# [The problem]
Give again, word for word, each line below starting at the one that contains "left eye: (458, 226)" and ending at the one that contains "left shoulder: (324, 205)".

# [Exercise materials]
BEGIN
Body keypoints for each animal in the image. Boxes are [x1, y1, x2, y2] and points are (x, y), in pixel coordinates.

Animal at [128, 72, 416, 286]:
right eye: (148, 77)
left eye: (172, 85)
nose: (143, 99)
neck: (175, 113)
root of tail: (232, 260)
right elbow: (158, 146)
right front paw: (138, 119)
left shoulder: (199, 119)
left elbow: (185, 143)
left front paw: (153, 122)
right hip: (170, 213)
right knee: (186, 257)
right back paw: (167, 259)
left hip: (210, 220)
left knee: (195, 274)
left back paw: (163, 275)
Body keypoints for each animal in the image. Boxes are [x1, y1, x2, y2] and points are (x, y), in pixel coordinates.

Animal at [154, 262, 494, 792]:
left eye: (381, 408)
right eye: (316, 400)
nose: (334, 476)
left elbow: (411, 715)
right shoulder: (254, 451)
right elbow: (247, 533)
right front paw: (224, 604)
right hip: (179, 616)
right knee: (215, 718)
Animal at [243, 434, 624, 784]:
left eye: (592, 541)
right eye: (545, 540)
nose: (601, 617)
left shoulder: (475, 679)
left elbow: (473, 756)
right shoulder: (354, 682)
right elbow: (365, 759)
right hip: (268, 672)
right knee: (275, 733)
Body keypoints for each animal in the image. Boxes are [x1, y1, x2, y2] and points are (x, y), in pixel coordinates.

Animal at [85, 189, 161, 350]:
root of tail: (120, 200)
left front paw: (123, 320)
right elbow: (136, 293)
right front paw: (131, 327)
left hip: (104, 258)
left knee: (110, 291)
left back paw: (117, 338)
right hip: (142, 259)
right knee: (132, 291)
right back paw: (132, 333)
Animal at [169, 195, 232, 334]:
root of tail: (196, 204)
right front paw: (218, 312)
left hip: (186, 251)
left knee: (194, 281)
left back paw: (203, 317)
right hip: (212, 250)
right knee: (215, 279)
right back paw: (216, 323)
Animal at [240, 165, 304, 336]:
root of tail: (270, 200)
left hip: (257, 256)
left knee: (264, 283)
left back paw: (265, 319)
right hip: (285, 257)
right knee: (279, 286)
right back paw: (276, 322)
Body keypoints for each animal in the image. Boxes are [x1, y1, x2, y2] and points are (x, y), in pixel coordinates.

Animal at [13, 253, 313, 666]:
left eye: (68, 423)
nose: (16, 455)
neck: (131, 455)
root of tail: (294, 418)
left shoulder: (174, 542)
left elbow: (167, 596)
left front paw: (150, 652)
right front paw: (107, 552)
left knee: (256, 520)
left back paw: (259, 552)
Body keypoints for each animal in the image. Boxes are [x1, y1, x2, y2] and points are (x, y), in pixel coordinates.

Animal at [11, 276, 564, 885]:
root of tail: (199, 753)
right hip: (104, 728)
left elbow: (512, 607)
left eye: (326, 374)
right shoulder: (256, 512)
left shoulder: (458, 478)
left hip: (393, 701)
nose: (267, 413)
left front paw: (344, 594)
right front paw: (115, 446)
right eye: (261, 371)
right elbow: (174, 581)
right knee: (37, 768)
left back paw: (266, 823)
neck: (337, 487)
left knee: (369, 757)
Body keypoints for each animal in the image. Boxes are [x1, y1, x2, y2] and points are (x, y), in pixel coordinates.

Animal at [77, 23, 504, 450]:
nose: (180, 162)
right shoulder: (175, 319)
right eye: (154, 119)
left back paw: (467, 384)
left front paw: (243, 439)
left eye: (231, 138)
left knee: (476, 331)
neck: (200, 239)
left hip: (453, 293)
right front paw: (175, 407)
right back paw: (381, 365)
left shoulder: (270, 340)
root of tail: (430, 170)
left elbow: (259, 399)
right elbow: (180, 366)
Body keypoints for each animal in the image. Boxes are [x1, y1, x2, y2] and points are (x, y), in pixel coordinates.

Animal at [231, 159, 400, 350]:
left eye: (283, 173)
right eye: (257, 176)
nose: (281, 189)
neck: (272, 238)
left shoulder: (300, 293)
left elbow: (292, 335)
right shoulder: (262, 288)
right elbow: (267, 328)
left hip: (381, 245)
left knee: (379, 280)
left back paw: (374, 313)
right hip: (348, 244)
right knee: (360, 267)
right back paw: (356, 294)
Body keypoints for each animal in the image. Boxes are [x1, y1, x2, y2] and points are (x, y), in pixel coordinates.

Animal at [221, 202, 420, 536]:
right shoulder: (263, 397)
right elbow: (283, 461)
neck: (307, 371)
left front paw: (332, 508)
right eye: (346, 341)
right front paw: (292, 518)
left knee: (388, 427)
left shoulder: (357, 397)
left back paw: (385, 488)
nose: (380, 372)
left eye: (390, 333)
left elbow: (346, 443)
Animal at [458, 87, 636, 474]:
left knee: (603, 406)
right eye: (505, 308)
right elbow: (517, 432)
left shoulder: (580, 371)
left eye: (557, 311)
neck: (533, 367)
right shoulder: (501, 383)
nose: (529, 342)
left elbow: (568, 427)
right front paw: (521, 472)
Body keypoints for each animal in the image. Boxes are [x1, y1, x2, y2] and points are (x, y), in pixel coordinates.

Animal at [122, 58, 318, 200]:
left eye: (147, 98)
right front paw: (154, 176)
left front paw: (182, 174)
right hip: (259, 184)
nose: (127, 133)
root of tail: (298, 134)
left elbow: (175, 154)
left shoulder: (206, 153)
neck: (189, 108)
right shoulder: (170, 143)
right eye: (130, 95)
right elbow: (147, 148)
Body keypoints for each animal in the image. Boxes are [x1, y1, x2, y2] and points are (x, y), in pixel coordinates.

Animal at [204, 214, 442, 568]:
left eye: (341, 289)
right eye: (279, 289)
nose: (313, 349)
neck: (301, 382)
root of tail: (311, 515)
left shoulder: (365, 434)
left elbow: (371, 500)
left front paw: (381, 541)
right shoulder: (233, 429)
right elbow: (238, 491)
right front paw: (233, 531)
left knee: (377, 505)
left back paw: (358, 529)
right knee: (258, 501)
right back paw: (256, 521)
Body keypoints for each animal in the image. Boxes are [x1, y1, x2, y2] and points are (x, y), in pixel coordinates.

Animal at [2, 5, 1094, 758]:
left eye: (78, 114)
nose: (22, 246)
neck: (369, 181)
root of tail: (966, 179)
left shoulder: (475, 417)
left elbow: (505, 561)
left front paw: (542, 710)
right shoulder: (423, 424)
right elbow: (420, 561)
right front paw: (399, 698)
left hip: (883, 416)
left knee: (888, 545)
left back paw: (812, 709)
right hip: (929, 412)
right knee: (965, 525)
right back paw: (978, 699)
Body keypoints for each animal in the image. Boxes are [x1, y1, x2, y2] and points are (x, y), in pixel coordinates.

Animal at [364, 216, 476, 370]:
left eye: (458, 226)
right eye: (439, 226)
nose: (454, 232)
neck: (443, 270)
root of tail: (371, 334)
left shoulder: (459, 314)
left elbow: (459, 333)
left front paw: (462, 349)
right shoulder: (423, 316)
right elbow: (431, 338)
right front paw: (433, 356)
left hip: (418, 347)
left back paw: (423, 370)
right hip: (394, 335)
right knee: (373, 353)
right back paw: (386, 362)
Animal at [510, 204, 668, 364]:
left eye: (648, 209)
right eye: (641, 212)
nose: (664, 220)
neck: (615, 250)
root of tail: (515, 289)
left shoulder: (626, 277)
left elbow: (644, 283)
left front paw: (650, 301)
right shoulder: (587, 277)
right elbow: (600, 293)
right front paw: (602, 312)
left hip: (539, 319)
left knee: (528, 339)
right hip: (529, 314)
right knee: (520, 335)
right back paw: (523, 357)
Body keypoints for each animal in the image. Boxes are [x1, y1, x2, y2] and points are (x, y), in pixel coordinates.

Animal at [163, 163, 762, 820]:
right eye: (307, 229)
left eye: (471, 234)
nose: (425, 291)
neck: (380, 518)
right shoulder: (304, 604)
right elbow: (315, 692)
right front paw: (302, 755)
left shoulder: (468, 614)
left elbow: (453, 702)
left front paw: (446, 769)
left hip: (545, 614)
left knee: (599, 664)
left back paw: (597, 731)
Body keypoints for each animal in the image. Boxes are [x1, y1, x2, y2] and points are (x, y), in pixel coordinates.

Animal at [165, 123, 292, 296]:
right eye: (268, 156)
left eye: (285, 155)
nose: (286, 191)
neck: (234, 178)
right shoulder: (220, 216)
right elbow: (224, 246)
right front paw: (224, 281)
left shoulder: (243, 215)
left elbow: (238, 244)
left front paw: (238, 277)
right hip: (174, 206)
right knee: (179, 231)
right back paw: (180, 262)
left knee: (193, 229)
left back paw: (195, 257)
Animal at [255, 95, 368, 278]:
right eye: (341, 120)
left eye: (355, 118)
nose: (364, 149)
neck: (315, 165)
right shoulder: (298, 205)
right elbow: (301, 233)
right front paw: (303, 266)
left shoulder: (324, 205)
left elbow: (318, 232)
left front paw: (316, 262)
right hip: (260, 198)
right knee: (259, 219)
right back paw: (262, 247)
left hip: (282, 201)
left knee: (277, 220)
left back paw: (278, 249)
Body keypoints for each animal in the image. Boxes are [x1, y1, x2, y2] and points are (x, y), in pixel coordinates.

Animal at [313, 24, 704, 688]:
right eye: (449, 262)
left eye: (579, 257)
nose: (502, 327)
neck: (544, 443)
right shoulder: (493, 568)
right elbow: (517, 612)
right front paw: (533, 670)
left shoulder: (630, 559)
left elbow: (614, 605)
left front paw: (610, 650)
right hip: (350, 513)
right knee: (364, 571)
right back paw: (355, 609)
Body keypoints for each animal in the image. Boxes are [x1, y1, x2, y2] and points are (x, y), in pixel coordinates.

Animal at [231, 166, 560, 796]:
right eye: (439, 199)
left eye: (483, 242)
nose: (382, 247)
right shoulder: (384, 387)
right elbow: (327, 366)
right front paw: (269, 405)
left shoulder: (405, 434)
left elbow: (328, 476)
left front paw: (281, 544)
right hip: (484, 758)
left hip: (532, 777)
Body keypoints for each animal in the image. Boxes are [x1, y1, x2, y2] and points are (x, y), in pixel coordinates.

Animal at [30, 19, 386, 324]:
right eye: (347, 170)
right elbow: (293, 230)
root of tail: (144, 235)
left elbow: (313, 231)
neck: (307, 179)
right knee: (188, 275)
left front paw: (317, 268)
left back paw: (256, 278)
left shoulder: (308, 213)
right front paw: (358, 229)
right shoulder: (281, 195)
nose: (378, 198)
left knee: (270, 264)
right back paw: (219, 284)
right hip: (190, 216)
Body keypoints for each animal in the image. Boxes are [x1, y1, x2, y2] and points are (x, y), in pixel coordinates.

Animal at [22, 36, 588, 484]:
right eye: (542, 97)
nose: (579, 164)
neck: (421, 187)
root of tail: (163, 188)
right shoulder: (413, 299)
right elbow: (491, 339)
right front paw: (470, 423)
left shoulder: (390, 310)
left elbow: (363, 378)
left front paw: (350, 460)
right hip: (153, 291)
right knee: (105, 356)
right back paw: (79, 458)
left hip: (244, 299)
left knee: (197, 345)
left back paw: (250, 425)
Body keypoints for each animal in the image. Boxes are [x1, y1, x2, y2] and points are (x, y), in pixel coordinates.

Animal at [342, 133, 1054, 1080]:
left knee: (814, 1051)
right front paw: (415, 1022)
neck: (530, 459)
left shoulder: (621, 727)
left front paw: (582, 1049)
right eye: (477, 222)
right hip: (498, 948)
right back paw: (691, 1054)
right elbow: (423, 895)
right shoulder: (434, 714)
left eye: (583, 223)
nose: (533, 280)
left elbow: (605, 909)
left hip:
END
# [Task solution]
left eye: (458, 226)
right eye: (439, 226)
nose: (454, 232)
neck: (443, 270)
root of tail: (371, 334)
left shoulder: (459, 314)
left elbow: (459, 333)
left front paw: (462, 349)
right shoulder: (423, 316)
right elbow: (431, 338)
right front paw: (433, 356)
left hip: (418, 347)
left back paw: (423, 370)
right hip: (394, 335)
right knee: (373, 353)
right back paw: (386, 362)
Animal at [510, 204, 668, 364]:
left eye: (648, 209)
right eye: (641, 212)
nose: (664, 220)
neck: (615, 250)
root of tail: (515, 289)
left shoulder: (626, 277)
left elbow: (644, 283)
left front paw: (650, 301)
right shoulder: (587, 277)
right elbow: (600, 293)
right front paw: (602, 312)
left hip: (539, 319)
left knee: (528, 339)
right hip: (529, 314)
right knee: (520, 335)
right back paw: (523, 357)
Body keypoints for each animal in the image. Boxes are [x1, y1, x2, y2] and points are (x, y), in pixel coordinates.

Animal at [163, 163, 762, 820]:
right eye: (307, 229)
left eye: (471, 234)
nose: (425, 291)
neck: (380, 518)
right shoulder: (304, 604)
right elbow: (315, 692)
right front paw: (302, 755)
left shoulder: (468, 614)
left elbow: (453, 702)
left front paw: (446, 769)
left hip: (545, 614)
left knee: (599, 664)
left back paw: (597, 731)
Body keypoints for each animal in the image. Boxes are [x1, y1, x2, y2] and points are (x, y), in pixel coordinates.

Animal at [165, 123, 292, 296]:
right eye: (268, 156)
left eye: (285, 155)
nose: (286, 191)
neck: (234, 178)
right shoulder: (220, 216)
right elbow: (224, 246)
right front paw: (224, 281)
left shoulder: (243, 215)
left elbow: (238, 244)
left front paw: (238, 277)
right hip: (174, 206)
right knee: (179, 231)
right back paw: (180, 262)
left knee: (193, 229)
left back paw: (195, 257)
Animal at [255, 95, 368, 278]:
right eye: (341, 120)
left eye: (355, 118)
nose: (364, 149)
neck: (315, 165)
right shoulder: (298, 205)
right elbow: (301, 233)
right front paw: (303, 266)
left shoulder: (324, 205)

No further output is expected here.